▸ PROVIDED MATERIAL
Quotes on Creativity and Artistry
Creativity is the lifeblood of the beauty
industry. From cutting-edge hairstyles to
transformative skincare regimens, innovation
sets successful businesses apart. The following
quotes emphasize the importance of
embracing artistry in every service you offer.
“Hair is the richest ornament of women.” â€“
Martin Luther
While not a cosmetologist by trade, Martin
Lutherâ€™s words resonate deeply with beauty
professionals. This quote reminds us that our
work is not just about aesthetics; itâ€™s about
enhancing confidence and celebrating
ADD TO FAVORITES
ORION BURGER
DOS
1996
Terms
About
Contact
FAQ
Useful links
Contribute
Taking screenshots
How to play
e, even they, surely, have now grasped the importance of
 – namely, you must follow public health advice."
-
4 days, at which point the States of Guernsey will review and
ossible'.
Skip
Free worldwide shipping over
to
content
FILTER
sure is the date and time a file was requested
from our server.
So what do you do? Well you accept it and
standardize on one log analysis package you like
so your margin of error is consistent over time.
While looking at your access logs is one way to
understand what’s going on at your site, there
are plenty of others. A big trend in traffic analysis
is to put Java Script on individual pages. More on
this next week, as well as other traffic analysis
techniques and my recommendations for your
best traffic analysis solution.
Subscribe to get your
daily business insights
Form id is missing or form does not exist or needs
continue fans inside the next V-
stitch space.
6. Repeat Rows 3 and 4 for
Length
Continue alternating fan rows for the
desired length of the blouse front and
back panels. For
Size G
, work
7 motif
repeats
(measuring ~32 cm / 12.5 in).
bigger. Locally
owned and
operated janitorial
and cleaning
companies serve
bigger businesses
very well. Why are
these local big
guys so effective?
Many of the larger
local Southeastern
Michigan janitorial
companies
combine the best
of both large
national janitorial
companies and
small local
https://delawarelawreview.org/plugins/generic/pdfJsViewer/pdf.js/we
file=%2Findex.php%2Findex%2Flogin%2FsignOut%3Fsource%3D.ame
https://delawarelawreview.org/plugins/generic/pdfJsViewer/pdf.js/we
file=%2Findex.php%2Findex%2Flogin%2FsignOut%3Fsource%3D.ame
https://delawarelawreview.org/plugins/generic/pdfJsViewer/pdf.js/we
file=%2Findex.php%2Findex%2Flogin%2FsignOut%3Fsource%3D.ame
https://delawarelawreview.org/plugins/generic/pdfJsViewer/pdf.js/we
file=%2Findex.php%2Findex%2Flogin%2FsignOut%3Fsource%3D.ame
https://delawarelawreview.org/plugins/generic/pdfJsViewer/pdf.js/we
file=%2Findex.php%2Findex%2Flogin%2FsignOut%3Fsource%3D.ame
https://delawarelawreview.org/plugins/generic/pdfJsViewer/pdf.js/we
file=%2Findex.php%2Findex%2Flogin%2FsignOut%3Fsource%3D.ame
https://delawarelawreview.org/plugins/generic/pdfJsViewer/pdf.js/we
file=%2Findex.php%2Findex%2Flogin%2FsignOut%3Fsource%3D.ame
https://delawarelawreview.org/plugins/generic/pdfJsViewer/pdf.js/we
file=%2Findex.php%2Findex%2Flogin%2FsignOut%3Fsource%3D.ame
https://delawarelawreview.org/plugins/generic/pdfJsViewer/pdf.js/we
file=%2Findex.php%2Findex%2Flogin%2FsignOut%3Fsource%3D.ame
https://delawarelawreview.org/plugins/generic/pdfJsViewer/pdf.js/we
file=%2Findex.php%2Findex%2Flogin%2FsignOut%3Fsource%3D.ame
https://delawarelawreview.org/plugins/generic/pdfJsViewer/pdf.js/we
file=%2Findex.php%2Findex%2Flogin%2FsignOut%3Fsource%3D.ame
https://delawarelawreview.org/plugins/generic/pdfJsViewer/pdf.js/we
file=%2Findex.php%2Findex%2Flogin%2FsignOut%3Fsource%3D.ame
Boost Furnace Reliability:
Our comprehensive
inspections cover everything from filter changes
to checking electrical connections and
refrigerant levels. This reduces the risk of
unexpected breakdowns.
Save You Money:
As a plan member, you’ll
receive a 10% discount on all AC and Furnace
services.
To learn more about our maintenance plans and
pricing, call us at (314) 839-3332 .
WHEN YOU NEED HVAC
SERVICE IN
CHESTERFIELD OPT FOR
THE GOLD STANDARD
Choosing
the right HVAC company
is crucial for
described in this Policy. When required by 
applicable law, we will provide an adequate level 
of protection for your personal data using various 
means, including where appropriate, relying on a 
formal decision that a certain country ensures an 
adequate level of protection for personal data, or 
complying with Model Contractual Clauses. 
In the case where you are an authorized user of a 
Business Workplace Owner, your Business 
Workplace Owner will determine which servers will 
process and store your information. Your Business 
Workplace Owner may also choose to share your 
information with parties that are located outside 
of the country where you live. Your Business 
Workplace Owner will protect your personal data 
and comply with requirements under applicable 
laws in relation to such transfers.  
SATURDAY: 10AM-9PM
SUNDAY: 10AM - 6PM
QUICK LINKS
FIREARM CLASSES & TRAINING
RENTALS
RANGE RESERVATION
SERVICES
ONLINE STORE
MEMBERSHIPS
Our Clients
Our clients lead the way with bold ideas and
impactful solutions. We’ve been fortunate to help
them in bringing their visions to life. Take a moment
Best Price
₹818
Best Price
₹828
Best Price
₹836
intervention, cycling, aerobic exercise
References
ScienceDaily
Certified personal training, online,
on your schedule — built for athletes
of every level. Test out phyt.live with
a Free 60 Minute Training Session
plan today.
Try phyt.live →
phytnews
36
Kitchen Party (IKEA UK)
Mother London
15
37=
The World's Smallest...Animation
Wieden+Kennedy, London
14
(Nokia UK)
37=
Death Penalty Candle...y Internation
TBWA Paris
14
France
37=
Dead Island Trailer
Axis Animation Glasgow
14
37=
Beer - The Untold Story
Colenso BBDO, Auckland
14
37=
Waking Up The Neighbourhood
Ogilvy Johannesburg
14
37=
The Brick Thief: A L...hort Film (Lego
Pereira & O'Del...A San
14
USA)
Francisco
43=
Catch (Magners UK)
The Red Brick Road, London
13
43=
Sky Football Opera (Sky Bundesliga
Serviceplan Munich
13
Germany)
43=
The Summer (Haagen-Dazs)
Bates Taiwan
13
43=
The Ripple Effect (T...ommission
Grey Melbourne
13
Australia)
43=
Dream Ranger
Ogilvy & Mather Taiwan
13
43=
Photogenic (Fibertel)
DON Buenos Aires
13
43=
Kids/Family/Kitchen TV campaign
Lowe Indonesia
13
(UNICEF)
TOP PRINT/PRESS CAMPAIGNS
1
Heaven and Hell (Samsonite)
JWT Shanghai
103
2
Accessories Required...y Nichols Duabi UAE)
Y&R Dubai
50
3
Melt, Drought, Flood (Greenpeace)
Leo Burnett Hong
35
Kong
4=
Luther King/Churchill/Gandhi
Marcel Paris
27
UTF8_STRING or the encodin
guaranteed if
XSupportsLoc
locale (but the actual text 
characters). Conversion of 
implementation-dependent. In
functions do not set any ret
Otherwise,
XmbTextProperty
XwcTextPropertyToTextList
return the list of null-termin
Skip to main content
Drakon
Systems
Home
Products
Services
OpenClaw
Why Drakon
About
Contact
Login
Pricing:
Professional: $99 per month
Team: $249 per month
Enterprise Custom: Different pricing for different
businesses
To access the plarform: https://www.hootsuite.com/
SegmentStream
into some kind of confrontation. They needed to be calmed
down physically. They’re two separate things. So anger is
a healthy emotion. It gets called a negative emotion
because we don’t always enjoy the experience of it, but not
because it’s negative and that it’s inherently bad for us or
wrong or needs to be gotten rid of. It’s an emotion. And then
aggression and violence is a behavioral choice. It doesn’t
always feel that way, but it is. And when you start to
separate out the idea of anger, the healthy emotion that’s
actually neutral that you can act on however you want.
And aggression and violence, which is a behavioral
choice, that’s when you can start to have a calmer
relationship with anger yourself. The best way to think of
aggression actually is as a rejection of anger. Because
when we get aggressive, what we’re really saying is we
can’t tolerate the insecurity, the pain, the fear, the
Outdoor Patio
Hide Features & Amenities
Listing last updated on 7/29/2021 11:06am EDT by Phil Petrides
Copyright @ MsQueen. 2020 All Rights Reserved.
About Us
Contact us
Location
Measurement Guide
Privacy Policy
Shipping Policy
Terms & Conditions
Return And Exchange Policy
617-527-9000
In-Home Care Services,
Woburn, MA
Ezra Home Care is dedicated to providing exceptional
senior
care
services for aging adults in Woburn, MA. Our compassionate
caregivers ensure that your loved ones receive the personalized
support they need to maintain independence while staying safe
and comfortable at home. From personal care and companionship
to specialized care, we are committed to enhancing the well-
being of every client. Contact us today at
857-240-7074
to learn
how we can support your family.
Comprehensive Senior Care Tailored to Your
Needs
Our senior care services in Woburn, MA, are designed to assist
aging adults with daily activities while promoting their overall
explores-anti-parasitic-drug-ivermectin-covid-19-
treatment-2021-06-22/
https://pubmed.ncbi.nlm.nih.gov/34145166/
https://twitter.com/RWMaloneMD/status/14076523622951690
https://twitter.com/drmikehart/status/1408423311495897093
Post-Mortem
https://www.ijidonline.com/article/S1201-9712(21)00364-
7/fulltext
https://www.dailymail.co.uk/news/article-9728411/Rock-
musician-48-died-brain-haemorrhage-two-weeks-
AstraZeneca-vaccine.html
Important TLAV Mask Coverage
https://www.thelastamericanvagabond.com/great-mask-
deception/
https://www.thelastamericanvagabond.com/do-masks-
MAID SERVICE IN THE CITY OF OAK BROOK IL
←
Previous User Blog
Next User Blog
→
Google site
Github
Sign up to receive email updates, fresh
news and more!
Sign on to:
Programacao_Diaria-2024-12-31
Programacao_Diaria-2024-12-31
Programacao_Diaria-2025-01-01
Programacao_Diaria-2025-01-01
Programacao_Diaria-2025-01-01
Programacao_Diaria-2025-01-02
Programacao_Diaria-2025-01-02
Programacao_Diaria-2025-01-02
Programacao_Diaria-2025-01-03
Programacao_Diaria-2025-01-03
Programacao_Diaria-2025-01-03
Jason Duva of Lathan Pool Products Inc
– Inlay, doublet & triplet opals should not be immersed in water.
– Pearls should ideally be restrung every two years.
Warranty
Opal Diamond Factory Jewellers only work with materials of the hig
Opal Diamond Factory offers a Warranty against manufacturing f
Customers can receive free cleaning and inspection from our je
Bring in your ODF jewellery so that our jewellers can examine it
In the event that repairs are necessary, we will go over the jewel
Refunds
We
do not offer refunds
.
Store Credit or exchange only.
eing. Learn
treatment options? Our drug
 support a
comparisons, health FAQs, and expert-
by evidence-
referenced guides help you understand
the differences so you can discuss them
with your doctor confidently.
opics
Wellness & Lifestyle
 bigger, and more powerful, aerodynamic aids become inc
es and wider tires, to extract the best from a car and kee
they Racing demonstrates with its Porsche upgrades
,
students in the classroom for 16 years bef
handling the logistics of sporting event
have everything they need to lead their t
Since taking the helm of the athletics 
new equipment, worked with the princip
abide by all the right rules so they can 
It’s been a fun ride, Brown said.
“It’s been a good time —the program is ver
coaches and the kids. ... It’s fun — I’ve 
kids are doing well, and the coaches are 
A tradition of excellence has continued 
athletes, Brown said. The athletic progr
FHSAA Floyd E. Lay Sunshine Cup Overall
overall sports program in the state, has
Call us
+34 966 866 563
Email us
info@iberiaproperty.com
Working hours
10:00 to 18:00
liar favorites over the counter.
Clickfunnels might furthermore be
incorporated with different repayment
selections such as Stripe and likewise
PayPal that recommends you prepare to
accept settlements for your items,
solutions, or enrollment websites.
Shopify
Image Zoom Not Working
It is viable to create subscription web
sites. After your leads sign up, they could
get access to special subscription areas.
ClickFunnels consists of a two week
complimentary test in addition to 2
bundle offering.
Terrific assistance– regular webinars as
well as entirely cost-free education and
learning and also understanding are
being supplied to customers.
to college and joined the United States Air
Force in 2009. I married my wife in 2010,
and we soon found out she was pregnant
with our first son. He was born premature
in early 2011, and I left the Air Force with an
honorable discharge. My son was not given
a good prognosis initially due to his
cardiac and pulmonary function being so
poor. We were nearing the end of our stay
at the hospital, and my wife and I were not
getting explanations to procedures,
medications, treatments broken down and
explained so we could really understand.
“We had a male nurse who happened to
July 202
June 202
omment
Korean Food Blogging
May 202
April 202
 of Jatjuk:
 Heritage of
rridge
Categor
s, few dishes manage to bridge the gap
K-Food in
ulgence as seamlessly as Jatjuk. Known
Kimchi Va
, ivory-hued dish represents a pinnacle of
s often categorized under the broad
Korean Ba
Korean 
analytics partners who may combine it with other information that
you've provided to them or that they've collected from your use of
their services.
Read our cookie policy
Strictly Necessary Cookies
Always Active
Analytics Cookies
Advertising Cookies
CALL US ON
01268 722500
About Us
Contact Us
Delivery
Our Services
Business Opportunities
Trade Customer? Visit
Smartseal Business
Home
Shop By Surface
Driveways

▸ WORK INSTRUCTIONS
How many lines in the records above contain the string "importance" with its case matching exactly? Give only the number.

▸ EXPECTED ANSWER
2